Señalar el carácter violento de las nuevas ciudades latinoamericanas no significa, sin embargo, negar el rol de la política en estos saqueos de fin de año. Antes bien, ha quedado demostrado que la política es una variable central para comprender por qué en ciudades con cuadros urbanos y sociales similares a Rosario o Bariloche no se produjeron saqueos. Por ejemplo: no hubieron saqueos de importancia en la provincia de Neuquén, y tampoco parecen haberlos habido en Entre Ríos. Los gobiernos municipales de Bariloche y Rosario vienen siendo asediados con problemas de seguridad y cohesión social desde hace años, y los gobiernos provinciales de Río Negro y Santa Fe están en crisis de gestión por diversos temas. Por otra parte (y sin abusar de teorías conspirativas) hay que mencionar que los saqueos comenzaron en una ciudad turística en la tiene mucha fuerza el gremio de gastronómicos de Barrionuevo, y siguieron en una serie de ciudades situadas a la vera de una de las principales autopistas del país, por donde se mueve una gran parte del tráfico de camiones del país. Pero esto no debe hacernos ignorar, reitero, el hecho de que en otras localidades con similares condiciones una acción estatal más rápida y astuta pudo evitar los saqueos. Una vez más, se probó aquel principio de que toda política es local.

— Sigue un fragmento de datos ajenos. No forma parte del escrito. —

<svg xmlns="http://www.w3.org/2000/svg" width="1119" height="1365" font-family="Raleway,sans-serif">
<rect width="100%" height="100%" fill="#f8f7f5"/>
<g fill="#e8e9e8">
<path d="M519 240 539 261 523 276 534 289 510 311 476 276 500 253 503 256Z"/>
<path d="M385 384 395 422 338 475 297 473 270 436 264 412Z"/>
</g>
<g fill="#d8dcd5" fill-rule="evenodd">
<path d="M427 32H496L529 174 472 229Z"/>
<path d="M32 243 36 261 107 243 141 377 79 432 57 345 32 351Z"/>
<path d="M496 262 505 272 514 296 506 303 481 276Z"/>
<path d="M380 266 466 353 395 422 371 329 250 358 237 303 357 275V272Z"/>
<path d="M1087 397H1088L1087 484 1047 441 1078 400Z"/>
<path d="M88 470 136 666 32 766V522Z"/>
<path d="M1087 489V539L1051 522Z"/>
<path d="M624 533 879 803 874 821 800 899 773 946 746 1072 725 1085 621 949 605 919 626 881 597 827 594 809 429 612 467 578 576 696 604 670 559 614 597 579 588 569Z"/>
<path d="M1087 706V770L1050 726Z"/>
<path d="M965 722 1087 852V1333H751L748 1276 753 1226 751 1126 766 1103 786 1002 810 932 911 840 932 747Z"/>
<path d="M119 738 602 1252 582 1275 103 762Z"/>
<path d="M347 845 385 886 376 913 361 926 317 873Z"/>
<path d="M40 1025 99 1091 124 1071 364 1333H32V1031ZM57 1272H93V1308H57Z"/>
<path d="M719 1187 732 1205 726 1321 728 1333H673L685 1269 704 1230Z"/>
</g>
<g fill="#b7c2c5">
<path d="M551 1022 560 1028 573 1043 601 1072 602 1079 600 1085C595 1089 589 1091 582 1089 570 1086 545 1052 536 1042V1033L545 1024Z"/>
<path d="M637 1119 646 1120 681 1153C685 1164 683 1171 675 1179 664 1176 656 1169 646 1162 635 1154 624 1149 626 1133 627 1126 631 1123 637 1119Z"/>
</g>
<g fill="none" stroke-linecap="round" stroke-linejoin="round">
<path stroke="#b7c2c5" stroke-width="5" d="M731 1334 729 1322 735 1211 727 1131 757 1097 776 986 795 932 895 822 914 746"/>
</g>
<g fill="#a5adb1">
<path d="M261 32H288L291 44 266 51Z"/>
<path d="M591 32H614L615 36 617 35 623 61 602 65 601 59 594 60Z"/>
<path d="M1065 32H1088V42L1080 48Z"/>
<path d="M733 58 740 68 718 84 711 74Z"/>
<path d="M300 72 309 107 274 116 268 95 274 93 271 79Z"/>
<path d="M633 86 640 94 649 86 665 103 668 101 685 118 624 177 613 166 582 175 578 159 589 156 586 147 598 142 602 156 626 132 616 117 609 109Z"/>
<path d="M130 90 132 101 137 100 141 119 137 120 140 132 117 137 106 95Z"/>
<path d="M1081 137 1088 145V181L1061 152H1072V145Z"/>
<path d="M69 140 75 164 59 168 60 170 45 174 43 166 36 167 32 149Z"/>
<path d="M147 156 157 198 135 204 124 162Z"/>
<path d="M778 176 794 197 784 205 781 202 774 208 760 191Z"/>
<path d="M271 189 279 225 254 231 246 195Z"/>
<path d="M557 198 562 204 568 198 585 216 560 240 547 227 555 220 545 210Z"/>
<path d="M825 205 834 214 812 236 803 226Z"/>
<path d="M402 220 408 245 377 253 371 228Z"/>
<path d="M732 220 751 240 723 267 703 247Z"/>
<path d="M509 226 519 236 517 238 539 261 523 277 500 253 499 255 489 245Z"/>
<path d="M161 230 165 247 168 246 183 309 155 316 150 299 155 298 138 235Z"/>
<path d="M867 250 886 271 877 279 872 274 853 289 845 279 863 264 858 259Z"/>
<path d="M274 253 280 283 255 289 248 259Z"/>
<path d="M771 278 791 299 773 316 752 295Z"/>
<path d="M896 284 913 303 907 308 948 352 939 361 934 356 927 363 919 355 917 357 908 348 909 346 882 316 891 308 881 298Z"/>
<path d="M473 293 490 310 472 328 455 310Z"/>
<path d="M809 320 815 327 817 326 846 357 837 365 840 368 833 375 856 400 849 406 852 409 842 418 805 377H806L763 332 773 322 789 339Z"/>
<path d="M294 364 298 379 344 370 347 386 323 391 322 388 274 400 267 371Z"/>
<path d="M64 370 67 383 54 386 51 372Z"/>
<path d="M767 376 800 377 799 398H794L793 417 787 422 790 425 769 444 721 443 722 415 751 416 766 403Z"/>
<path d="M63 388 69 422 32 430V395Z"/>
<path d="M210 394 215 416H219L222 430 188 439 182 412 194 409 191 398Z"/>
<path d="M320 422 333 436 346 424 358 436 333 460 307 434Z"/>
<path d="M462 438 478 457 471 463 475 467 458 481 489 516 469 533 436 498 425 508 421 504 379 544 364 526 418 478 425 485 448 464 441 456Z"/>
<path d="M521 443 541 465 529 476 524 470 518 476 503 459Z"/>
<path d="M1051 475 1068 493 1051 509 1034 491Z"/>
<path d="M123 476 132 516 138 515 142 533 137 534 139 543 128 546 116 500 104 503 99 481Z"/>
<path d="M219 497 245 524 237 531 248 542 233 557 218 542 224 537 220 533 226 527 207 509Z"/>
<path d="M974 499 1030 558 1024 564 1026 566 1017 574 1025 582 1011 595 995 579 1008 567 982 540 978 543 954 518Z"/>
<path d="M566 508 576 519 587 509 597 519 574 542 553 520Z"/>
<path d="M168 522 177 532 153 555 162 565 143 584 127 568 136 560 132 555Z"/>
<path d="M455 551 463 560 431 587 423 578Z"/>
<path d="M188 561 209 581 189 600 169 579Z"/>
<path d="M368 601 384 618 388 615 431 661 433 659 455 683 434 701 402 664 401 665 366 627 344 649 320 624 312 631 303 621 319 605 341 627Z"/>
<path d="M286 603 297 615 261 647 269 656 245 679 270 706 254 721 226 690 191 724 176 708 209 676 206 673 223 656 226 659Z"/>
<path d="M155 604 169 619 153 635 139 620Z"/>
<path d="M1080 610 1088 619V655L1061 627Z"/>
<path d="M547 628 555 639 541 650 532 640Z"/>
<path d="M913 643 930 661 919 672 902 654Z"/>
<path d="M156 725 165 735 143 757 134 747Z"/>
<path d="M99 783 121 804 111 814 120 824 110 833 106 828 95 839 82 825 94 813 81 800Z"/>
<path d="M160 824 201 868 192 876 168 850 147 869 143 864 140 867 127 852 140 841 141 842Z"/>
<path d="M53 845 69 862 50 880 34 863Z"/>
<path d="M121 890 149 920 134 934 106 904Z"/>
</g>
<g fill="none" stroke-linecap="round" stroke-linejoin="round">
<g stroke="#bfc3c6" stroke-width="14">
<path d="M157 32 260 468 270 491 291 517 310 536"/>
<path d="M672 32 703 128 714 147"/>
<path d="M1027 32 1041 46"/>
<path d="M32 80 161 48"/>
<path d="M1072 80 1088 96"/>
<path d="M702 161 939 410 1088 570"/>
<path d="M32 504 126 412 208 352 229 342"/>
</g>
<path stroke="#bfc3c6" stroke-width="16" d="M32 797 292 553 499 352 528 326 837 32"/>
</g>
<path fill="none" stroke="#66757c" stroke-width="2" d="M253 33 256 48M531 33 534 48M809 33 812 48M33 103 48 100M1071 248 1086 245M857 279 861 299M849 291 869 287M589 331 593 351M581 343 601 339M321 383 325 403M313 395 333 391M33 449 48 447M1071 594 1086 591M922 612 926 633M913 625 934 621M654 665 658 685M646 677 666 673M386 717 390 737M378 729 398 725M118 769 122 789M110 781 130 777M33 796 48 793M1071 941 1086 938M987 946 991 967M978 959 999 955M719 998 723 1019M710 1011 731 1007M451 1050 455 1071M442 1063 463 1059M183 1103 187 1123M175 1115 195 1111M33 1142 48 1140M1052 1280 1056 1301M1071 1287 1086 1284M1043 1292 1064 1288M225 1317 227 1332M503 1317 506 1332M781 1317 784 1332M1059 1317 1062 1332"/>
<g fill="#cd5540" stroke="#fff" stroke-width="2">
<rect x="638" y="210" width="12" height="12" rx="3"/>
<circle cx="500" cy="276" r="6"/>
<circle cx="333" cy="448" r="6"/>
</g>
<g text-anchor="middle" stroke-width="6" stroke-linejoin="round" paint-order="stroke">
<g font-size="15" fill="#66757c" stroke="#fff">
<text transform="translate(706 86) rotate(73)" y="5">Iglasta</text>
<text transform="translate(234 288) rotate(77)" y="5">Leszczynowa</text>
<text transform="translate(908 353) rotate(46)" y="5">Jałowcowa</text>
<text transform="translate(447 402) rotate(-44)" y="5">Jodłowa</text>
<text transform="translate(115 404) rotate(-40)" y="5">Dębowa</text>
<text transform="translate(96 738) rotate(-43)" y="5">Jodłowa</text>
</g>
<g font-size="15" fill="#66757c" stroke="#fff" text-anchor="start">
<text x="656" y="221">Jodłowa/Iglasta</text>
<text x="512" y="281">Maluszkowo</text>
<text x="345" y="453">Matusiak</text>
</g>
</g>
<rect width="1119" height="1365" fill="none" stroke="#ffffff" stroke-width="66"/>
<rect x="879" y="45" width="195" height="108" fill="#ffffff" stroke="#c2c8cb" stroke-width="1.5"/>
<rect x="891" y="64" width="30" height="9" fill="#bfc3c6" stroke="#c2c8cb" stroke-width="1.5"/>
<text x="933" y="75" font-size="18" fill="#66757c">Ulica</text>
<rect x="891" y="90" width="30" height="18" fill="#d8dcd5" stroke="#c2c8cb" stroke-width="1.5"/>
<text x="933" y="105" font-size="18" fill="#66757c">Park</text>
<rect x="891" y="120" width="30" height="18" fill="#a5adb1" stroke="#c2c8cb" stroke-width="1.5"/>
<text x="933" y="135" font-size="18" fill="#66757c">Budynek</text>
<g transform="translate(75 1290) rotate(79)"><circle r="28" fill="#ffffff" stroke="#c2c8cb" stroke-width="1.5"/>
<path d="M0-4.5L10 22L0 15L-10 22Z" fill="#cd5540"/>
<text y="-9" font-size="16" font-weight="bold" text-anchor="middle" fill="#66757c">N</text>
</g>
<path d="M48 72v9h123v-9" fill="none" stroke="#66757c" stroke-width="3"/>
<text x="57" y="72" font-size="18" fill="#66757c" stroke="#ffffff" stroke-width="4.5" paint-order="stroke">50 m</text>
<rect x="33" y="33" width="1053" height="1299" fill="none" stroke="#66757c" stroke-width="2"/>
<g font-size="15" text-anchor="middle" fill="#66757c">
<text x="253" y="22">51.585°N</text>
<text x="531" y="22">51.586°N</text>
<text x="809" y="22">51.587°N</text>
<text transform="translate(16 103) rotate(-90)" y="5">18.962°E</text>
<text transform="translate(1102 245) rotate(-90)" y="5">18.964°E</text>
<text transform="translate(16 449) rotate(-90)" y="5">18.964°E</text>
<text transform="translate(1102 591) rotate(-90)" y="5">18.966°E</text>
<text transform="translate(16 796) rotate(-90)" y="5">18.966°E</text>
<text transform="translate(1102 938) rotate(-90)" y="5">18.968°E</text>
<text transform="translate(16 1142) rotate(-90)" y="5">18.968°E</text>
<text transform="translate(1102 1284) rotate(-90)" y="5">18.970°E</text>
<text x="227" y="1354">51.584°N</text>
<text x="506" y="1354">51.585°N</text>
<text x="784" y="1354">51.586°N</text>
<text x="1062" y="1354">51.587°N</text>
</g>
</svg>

Por supuesto, más y mejor Estado es una clave para mejorar la situación estructural. Una ciudad que genera riqueza en la que sin embargo, los barrios pobres no tienen gas, luz, transporte público, escuelas ni hospitales de proximidad (en todo el barrio barilochense del Alto no hay hospital, por ejemplo, y los habitantes deben trasladarse en invierno y verano hasta el centro para atenderse) y en la que la inversión pública muchas se vuelca a embellecer aún más a los barrios ricos bajo la bandera de “atraer al turista”, es una ciudad que genera violencia. Direccionar la inversión pública hacia los barrios invisibles de nuestras ciudades es una prioridad.
Pero esto no es suficiente. Debe haber algo más, algo que (por otra parte) nadie sabe muy bien cómo hacer desde las oficinas estatales de Latinoamérica. Debe haber políticas de creación de comunidad. Es necesario generar una mayor porosidad entre los mundos del alto y el bajo, para abrir la posibilidad de que los habitantes de uno y otro mundo se encuentren cara a cara en una situación que no sea una delictiva o violenta. En ciudades caracterizadas por la segementación, ni la escuela pública ni el hospital público ni la plaza central cumplen ya esa función, y estos dos mundos sólo existen para el otro como formaciones imaginarias caracterizadas por el temor o el odio mutuo. Aquí se trata de intervenciones de otro tipo, urbanísticas y culturales, para acercar estos dos mundos y transformar formaciones imaginarias caracterizadas por el temor y inclusive el odio, en relaciones de ciudadanías e igualdad democrática.